> TAREFA 1
Responda com base no texto sobre o Arbeiter und Soldat:
(a) Em que anos os trotskistas na França distribuíram o jornal aos soldados alemães?
(b) Segundo o necrológio de 1946, com que idade Widelin entrou no movimento trabalhista?
(c) Qual organização da juventude sionista-socialista Martin Monath liderou em Berlim e na Alemanha?
> TAREFA 2
Diga se cada afirmação concorda com o texto sobre o Arbeiter und Soldat e cite as palavras que decidem:
(a) O jornal era entregue em segredo a soldados alemães.
(b) Os relatos biográficos concordavam que o líder do jornal era um judeu de Viena.
(c) Segundo o necrológio, Widelin passou cinco anos organizando os jovens de Berlim.
> TAREFA 3
Prossiga com o texto sobre o Arbeiter und Soldat a partir da última frase apresentada.

> TEXTO DE ORIGEM

--*--

Arbeiter und Soldat é uma publicação incrível. Em 1943 e 1944, os trotskistas na França distribuíram secretamente o jornal aos soldados alemães. Chamavam aos “trabalhadores de uniforme” que formassem pequenas células e se unissem aos trabalhadores franceses para se prepararem para a revolução que se aproximava. “A decisão está nas suas mãos!”, poderia dizer uma manchete típica de um artigo daquele jornal.

Quem estava por trás do Arbeiter und Soldat? Até recentemente, os relatos biográficos apenas concordavam que seu líder era um judeu berlinense que se autodenominava "Viktor". No entanto, seu nome verdadeiro apareceu como Marcel Widelin, Martin Wittlin, Paul Wenteley, Wintley, Martin Monat e alguns outros.

Um necrológio de 1946 o descreveu assim: “O camarada Widelin entrou no movimento trabalhista com 15 anos de idade. Durante cinco anos, ele se dedicou à organização entre os jovens de Berlim. Depois que Hitler chegou ao poder, sob a cobertura de uma organização esportiva, continuou propagando incansavelmente o socialismo” [1].

Do sionismo...

Isso é parcialmente verdade. “Viktor” foi comunista ou socialista na adolescência. Martin Monath, – esse é o seu nome verdadeiro, que pôde ser estabelecido após muitas pesquisas – mais tarde foi o líder da organização da juventude sionista-socialista, Hashomer Hatzair (Jovem Guarda), em Berlim e na Alemanha no final dos anos vinte e início dos anos trinta.

--*--

> DADOS FORNECIDOS

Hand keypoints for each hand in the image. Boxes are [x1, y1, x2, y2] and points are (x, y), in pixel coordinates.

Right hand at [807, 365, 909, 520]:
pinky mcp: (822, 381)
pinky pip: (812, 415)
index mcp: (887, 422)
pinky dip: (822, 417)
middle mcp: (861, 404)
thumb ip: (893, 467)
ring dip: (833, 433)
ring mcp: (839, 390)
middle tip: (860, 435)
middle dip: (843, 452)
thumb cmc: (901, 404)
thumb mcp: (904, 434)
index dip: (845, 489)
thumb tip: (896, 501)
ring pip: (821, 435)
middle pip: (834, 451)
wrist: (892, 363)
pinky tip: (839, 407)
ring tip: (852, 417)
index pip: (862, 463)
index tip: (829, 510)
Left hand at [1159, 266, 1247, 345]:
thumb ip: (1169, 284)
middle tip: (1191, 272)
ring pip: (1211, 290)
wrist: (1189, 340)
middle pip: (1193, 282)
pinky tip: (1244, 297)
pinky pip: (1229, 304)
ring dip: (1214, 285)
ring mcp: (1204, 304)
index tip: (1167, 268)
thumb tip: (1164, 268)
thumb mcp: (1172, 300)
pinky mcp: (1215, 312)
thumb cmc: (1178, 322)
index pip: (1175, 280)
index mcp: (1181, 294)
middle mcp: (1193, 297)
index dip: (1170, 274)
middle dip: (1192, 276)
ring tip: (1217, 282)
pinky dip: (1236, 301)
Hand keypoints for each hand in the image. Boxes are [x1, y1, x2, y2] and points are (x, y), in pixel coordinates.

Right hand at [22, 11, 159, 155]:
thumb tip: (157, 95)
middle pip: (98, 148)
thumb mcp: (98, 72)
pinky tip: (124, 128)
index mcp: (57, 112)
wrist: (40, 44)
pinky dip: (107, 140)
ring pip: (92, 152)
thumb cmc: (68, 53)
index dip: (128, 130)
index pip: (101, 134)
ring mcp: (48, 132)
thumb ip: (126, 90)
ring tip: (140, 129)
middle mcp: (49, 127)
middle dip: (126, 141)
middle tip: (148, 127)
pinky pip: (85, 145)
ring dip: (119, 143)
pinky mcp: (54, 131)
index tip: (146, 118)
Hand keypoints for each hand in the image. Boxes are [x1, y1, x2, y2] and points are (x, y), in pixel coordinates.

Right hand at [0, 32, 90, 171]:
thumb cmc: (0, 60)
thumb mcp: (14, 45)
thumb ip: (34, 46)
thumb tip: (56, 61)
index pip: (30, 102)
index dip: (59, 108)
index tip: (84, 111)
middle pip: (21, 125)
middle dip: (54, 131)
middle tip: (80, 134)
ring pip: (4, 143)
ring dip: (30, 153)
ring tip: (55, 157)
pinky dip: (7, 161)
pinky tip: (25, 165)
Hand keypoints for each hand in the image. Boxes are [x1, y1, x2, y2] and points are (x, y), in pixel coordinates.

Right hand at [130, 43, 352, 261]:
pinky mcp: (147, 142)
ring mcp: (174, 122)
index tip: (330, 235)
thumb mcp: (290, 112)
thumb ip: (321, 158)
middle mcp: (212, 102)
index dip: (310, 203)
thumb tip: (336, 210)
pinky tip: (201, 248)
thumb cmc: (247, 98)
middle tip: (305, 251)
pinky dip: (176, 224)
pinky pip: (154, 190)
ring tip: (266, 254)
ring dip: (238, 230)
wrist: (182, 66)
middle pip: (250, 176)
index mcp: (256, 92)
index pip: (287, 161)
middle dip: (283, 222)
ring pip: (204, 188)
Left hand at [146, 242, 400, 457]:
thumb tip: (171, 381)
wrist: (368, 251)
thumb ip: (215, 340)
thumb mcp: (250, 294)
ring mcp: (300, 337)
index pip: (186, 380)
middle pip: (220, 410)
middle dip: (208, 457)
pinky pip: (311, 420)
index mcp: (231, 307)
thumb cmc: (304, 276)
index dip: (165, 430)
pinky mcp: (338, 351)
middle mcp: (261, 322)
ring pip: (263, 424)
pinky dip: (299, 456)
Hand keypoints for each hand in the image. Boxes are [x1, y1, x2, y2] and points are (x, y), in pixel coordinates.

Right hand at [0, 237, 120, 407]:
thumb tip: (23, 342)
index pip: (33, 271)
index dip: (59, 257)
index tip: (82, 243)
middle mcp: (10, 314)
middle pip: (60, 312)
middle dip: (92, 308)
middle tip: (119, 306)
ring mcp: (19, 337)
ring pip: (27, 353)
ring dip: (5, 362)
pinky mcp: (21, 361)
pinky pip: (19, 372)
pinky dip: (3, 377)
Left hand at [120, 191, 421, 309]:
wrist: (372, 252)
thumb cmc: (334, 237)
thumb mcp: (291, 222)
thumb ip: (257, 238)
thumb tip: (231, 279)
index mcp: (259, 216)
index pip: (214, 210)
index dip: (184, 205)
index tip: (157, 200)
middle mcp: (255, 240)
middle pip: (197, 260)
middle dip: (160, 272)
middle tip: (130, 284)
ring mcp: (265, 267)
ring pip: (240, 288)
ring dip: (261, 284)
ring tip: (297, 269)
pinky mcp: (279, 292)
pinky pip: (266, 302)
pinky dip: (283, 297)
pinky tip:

--*--

> RESPOSTA 1
(a) Em 1943 e 1944.
(b) Com 15 anos de idade.
(c) A Hashomer Hatzair (Jovem Guarda).

> RESPOSTA 2
(a) Sim: «os trotskistas na França distribuíram secretamente o jornal aos soldados alemães».
(b) Não: «seu líder era um judeu berlinense que se autodenominava "Viktor"».
(c) Sim: «Durante cinco anos, ele se dedicou à organização entre os jovens de Berlim».

> RESPOSTA 3
Assim que os nazistas chegaram ao poder, esmagaram todas as organizações comunistas, social-democratas e sindicais. Mas eles não tinham certeza de como tratar os sionistas. Como recordava Rudolf Segall, companheiro de Monath na Hashomer Hatzair em Berlim:

Os grupos sionistas desfrutaram de um “apoio muito benevolente” dos nacional-socialistas [até 1937], porque foram eles que expulsaram os judeus da Alemanha. No início, os nazistas viram isso como algo bastante positivo. Havia um movimento organizado que encorajava a emigração para a Palestina.

Por esta razão, aos sionistas socialistas foi permitido continuar realizando alguma atividade política legal na Alemanha...mas esses ateus militantes tiveram que fingir que estavam estudando textos religiosos judaicos e não marxismo! Seu jornal, que era impresso em Varsóvia em hebraico, publicava até ensaios de Leon Trótski. A falta de conhecimento linguístico dos nazistas fez com que os escritos de Trótski pudessem ser legalmente distribuídos na Alemanha em língua hebraica.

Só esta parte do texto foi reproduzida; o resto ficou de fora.